First, he defended his title at the British.

Then, a follow-up in the PGA Championship.

Over the last six majors, he's won half the time.

"It would be fair to say I'm a late bloomer and I'm coming into the prime of my career at 37 years of age," he said.

"I've been more focused on going out there and winning major tournaments by giving myself a chance in a number of them. ... I do expect to be there in the future and win some more."

Faldo was caught out by British photographers who caught an early glimpse of the pairings [GALLO/GETTY]
Irish pairings

As for his more immediate plans, Harrington expects to be paired up in at least one of his Ryder Cup matches with Graeme McDowell.

The first-day pairings will be revealed at the opening ceremony, though European captain Nick Faldo might have tipped his hand a bit when a British photographer caught his notebook jottings with a zoom lens.

Faldo had the initials "RK" and "PH" listed together, which would indicate he's considering matching Robert Karlsson with Harrington.

"I don't think it would take any genius to figure out that I will play with the other Irishman on the team at some stage this week," Harrington said.

Mickelson's track record

Mickelson's Ryder Cup record is even worse than Harrington's 9-12-4.

Even so, he claims to relish the experience as he heads into his seventh appearance.
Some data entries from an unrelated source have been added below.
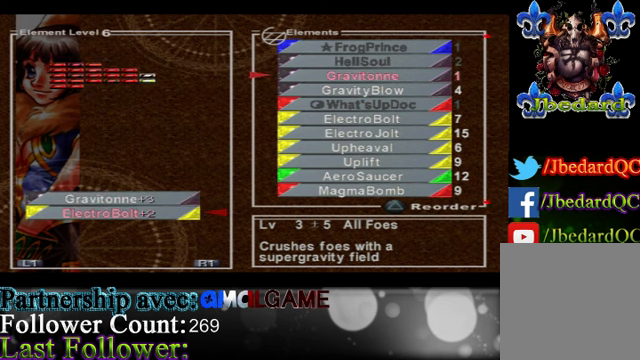
{"buttons": [], "left_stick": "center", "events": [[67, "A", "down"], [200, "A", "up"]]}
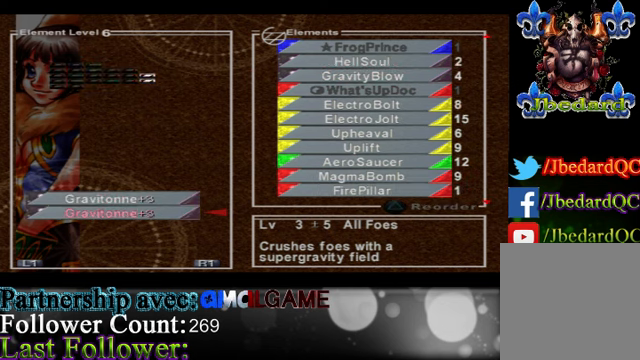
{"buttons": [], "left_stick": "center", "events": []}
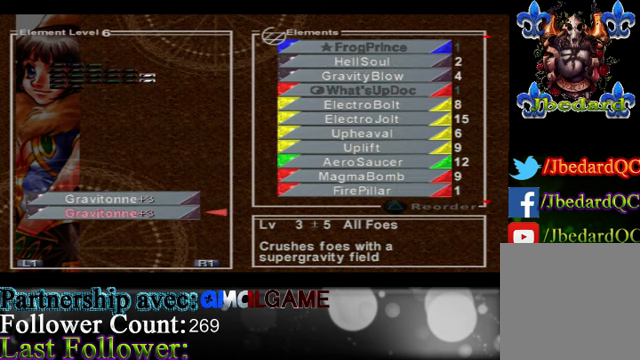
{"buttons": [], "left_stick": "up", "events": [[100, "left_stick", "up"]]}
"The week becomes a week where friendships are formed and memories occur that last a lifetime," he said.

"When you're playing in them, you don't realize that's the case, but now that I've played in six, this is my seventh Ryder Cup, I look back at all my previous ones ... That's what I look forward to the most, getting to know the guys and hanging out with all the guys and having a fun week."

Mickelson is aiming to come out firing [GALLO/GETTY]

Mickelson considers the Americans a clear underdog, even with the home-course advantage.

"I don't feel there's a question about that," he said.

"But it doesn't mean we can't come out and play well, with the help of the crowd and with a golf course that's very well suited for many of our players, have a great week and possibly come out on top."

The Americans have lost five of the last six matches to Europe, including three straight.

Mickelson points to a more impressive record in golf's other major team event, the Presidents Cup.

Facing the rest of the world in alternate years, the US has lost once in seven matches.

"I feel like the Presidents Cup has given us team competitions, team experiences, that we've done very well and succeeded in," Mickelson said.

"I don't know why we haven't been able to play at the same level in the Ryder Cup."